[Stored data]
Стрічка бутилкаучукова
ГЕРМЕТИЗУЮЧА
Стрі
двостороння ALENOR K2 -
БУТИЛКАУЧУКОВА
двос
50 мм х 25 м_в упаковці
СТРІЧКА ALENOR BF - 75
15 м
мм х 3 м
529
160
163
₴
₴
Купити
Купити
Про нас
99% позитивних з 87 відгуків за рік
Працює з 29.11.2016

==

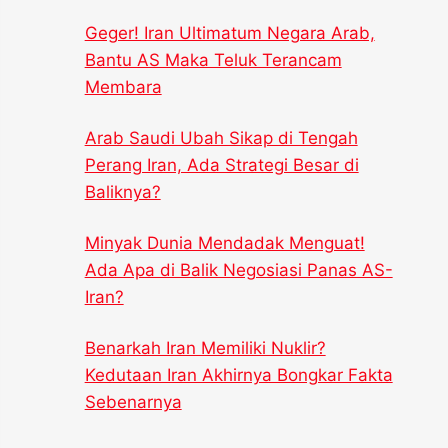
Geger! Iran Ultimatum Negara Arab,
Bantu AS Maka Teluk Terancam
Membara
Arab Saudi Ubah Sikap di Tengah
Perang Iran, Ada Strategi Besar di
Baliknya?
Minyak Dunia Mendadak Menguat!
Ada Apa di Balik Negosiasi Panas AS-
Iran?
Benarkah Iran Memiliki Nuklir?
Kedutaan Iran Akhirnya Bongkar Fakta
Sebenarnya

# WORK INSTRUCTION
Every line above that holds the word "ALENOR" needs to be copied.

# ANSWER TO THE PROBLEM
двостороння ALENOR K2 -
СТРІЧКА ALENOR BF - 75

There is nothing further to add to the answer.